Je les ai croisés dans les loges d’une salle de spectacle, dans un brainstorming ou lors d’une première médiatique d’un de nos collègues. Je vous avoue que j’ai eu beaucoup plus de belles rencontres que de mauvaises. Il y aura toujours quelques personnes avec qui le courant passe moins, avec qui il n’y a pas de déclic, sur le plan professionnel ou personnel, mais ce n’est pas propre au milieu de l’humour. C’est la vie, on ne peut pas aimer tout le monde.        

J’ai eu la chance de côtoyer Guy Nantel à plusieurs reprises. J’ai eu des échanges très constructifs avec lui, voire inspirants. C’est quelqu’un de simple, de passionné. Mais je dirais que c’est surtout sur scène que j’ai pu en apprendre plus sur lui.         

En humour, il y a quelque chose qu’on apprend à maîtriser avec les années, et c’est la confiance. La différence entre dire une blague et livrer une blague. L’interpréter avec assurance en assumant la moindre virgule. C’est ce qui fait la différence entre un numéro dont on se souvient et un numéro qu’on oublie.        
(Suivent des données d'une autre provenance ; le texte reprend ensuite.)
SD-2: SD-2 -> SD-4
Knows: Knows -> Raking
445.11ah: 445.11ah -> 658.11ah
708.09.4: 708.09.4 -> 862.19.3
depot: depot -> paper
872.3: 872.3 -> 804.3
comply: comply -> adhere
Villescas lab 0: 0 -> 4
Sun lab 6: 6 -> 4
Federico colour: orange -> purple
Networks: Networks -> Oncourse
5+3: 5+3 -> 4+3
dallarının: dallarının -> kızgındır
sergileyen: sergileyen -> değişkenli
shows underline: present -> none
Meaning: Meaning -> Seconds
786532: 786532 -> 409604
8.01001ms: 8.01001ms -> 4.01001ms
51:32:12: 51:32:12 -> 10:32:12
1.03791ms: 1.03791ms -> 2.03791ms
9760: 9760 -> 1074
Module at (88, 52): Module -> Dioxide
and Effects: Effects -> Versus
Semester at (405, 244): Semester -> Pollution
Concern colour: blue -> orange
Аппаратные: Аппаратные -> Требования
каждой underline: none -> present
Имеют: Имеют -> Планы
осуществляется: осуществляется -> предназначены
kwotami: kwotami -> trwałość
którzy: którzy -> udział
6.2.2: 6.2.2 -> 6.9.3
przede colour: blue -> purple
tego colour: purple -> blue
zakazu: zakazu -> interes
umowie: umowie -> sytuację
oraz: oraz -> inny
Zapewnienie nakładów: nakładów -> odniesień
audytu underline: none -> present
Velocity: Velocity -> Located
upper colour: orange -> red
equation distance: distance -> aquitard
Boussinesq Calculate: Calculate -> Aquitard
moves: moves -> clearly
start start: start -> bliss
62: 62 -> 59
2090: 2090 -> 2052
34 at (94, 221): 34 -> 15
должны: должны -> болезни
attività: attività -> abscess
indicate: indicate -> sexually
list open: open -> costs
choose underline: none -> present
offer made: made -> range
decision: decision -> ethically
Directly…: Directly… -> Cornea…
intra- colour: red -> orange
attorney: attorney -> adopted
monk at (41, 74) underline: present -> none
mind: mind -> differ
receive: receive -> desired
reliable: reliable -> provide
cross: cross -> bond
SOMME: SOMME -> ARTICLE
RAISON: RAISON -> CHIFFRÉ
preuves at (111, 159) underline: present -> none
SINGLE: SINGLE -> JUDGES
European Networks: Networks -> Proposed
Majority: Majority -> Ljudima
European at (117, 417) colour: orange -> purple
Il n’y a pas beaucoup d’humoristes aussi assumés que Guy. Il ne se cache pas derrière des excuses ou des arguments pour se justifier. En bon français, «what you see is what you get».        

Alors, quand j’ai appris qu’il se lançait dans la course à la chefferie du Parti québécois, j’ai été tout sauf étonné.         

Bien entendu, quand quelqu’un se lance en politique, il y a toujours une partie de moi qui se dit: MAIS POURQUOI? Pourquoi vouloir faire un travail qui demande autant d’investissement, de sacrifices, tout ça pour un salaire correct et le fait d’être constamment montré du doigt, à tout moment, par TOUT LE MONDE? Je vais toujours avoir de la difficulté à comprendre.        

Par contre, Guy connaît déjà un peu tout ça. Il est habitué à se faire juger, pointer du doigt et même menacer à la suite de ses spectacles. Il sait comment argumenter sur un sujet et sait que ça ne sert à rien de s’aventurer dans un domaine si on n’en connaît pas les rouages.        

Mon opinion est sans aucun doute biaisée, car je pratique le même métier que lui, mais les qualités d’un humoriste, n’est-ce pas ce qu’on cherche dans un politicien? En particulier un humoriste qui se spécialise en humour politique.        

Quelqu’un qui sait comment prendre la parole et qui n’a pas peur de la confrontation.        

Quelqu’un qui, toute sa vie, a choisi de suivre son cœur plutôt que sa tête.        

Quelqu’un qui accepte depuis longtemps de se lancer dans un projet sans savoir comment il finira.         

Quelqu’un qui a du charisme et qui sait comment unir les gens qui viennent d’horizons complètement différents.         

C’est si absurde que ça? Je ne sais pas, peut-être. Une chose est certaine: on verra bien...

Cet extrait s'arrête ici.